**Set task**
Rewrite every one of the rows below, replacing "catalogue" with "source list" and keeping everything else the same. Omit the pictures from your answer.

==== Input for this task ====

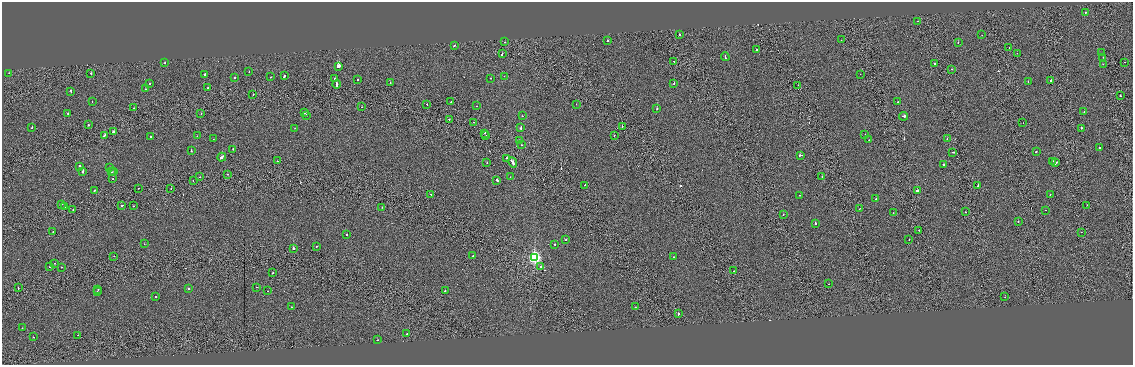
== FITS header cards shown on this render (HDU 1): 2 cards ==
NAXIS1  =                 2261
NAXIS2  =                  726

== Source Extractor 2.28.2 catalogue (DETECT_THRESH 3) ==
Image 2261 x 726 px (HDU 1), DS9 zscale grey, zoomed out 1/2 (1 PNG px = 2 x 2 image px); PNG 1135 x 367 px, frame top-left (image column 1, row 726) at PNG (2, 2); each listed source drawn as its Kron ellipse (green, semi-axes under 4 px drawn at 4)
Background -2.09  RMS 0.96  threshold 2.88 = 3 sigma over >= 5 px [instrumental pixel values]
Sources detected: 192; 19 cannot appear on this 1/2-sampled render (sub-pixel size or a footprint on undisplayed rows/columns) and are neither listed nor drawn; the other 173 listed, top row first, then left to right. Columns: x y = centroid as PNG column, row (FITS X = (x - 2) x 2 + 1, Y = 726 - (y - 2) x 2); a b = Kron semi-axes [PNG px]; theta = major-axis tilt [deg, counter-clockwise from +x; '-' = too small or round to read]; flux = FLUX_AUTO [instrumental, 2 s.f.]
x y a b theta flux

====

**Response to the exercise**
== FITS header cards shown on this render (HDU 1): 2 cards ==
NAXIS1  =                 2261
NAXIS2  =                  726

== Source Extractor 2.28.2 source list (DETECT_THRESH 3) ==
Image 2261 x 726 px (HDU 1), DS9 zscale grey, zoomed out 1/2 (1 PNG px = 2 x 2 image px); PNG 1135 x 367 px, frame top-left (image column 1, row 726) at PNG (2, 2); each listed source drawn as its Kron ellipse (green, semi-axes under 4 px drawn at 4)
Background -2.09  RMS 0.96  threshold 2.88 = 3 sigma over >= 5 px [instrumental pixel values]
Sources detected: 192; 19 cannot appear on this 1/2-sampled render (sub-pixel size or a footprint on undisplayed rows/columns) and are neither listed nor drawn; the other 173 listed, top row first, then left to right. Columns: x y = centroid as PNG column, row (FITS X = (x - 2) x 2 + 1, Y = 726 - (y - 2) x 2); a b = Kron semi-axes [PNG px]; theta = major-axis tilt [deg, counter-clockwise from +x; '-' = too small or round to read]; flux = FLUX_AUTO [instrumental, 2 s.f.]
x y a b theta flux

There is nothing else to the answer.